The age old conundrum, do we have free will or are we completely bound by fate, arose recently for me in some poignant and pointed conversations. When discussing with one friend the recent ill begotten series of events that befell another, that friend said to me, “well that person obviously made some bad choices”. Me, personally, I have never subscribed to the complete internal locus of control theory nor the complete external locus of control theory. One of my axioms is, “Life is 50% what you make of it and 50% what comes your way”, or put another way sometimes shit happens to you.
Where you are born and to whom plays a big role. It is one thing to be born in a white upper class family in the US and another thing entirely to be born to a poor family in New Delhi. Now, unless you subscribe to some sort of esoteric spiritual explanation, which I am willing to discuss but not endorse, a child has no control over these factors. To me, this alone disproves that we have complete control over our lives. I sometimes think about all the violin virtuosos out there who we will never know about because they have never had the opportunity to play a violin, where is personal choice there? On the other hand, to say that we are at all times and in all ways fated to an outcome beyond our control makes no sense to me either. For example, I can decide to quit my job at this second and there is nothing any external force can do about it. Again, one may argue that on some unseen cosmic level, it was already written that I would do so, but in the absence of some proof, hint or even a clue that such things are the case, it seems a more realistic and pragmatic thing to believe that I do at least have some form of control. If I don’t think in this way then suicide makes sense, because if I kill myself I was destined to do so, so why not?

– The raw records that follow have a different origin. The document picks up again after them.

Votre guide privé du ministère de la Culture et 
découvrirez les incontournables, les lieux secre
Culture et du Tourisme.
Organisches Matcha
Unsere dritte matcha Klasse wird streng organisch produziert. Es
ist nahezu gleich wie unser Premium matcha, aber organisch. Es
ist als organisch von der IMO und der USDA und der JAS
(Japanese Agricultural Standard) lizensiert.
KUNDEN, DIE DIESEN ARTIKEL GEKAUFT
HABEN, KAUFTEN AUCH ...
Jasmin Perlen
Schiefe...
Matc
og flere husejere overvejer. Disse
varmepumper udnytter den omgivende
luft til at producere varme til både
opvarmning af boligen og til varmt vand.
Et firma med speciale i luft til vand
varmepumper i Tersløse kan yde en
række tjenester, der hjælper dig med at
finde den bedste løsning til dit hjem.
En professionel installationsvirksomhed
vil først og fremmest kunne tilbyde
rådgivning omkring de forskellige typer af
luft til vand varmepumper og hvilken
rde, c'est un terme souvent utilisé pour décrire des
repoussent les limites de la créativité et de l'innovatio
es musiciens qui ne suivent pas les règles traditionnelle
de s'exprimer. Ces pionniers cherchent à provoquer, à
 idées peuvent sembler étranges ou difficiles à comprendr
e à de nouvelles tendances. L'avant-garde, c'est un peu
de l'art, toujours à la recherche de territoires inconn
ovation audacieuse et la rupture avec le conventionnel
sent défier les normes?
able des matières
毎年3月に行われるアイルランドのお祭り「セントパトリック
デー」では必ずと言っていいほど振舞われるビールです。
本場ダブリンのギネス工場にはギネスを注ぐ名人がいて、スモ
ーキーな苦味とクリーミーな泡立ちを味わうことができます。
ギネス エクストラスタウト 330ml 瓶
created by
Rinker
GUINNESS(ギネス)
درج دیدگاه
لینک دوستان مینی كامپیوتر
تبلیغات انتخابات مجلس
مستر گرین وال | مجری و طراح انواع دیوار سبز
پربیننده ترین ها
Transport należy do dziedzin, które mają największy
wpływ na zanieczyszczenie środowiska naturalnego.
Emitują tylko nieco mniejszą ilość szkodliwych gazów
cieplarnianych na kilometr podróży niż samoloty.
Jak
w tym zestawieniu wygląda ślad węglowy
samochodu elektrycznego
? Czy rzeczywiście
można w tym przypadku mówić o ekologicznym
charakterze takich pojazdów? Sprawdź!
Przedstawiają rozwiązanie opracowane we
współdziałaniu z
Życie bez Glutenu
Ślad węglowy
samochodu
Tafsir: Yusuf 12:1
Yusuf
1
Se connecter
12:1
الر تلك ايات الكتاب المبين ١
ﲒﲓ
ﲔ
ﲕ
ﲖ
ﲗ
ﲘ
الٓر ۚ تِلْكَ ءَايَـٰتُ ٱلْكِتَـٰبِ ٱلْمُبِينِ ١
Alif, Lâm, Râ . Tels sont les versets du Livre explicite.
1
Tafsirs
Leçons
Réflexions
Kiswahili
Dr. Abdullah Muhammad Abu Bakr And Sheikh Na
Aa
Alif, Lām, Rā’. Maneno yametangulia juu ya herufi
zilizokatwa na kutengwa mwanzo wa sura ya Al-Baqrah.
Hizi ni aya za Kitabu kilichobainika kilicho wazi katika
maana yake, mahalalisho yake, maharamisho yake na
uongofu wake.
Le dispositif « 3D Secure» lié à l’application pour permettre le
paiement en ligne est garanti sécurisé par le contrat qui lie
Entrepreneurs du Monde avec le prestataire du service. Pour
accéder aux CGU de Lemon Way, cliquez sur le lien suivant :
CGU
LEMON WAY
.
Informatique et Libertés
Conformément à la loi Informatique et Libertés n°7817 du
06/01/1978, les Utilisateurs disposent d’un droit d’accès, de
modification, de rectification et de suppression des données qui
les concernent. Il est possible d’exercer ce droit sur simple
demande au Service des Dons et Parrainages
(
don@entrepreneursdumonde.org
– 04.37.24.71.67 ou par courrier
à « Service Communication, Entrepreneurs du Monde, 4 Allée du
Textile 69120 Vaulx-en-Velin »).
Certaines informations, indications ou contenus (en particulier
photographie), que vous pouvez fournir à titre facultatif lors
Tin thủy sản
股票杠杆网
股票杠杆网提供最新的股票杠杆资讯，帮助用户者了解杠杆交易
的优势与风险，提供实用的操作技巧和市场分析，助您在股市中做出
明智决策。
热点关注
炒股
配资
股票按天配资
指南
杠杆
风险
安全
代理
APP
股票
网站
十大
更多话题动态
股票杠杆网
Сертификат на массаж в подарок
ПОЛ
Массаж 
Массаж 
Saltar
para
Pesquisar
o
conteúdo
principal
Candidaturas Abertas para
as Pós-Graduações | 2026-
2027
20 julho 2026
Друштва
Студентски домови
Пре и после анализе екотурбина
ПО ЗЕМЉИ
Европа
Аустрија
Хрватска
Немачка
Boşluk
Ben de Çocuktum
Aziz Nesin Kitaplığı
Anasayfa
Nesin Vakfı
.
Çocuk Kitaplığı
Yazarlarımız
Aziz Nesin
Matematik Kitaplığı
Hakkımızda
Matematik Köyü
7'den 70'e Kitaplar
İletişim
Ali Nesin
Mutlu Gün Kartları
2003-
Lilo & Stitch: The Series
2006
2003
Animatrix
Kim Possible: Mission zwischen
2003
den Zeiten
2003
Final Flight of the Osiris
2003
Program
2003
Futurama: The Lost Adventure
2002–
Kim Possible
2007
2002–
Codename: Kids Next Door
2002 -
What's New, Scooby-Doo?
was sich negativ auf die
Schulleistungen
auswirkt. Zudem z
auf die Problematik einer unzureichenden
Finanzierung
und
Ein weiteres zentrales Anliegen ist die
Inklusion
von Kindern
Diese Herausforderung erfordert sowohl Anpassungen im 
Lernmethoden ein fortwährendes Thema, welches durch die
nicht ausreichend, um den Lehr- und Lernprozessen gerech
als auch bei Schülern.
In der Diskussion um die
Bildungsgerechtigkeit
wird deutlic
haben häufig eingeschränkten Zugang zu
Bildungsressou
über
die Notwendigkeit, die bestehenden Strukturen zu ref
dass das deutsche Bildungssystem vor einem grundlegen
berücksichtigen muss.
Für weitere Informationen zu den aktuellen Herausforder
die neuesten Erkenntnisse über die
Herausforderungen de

Now, the question becomes, to what degree do we have control or are controlled? How much does nature play a role vs. nurture, as scientists are fond of asking? I don’t know and if I did know, I certainly wouldn’t have the space to write about it here. Suffice it to say, that I disagree and agree with my friend at the same time (who by the way was born, in my estimation with a silver spoon in her mouth and has, like Siddartha been kept away from many of the ills of this world). I will accede that my other friends’ woes are partly his fault, but at the same time, sometimes shit happens and sometimes it just happens to you.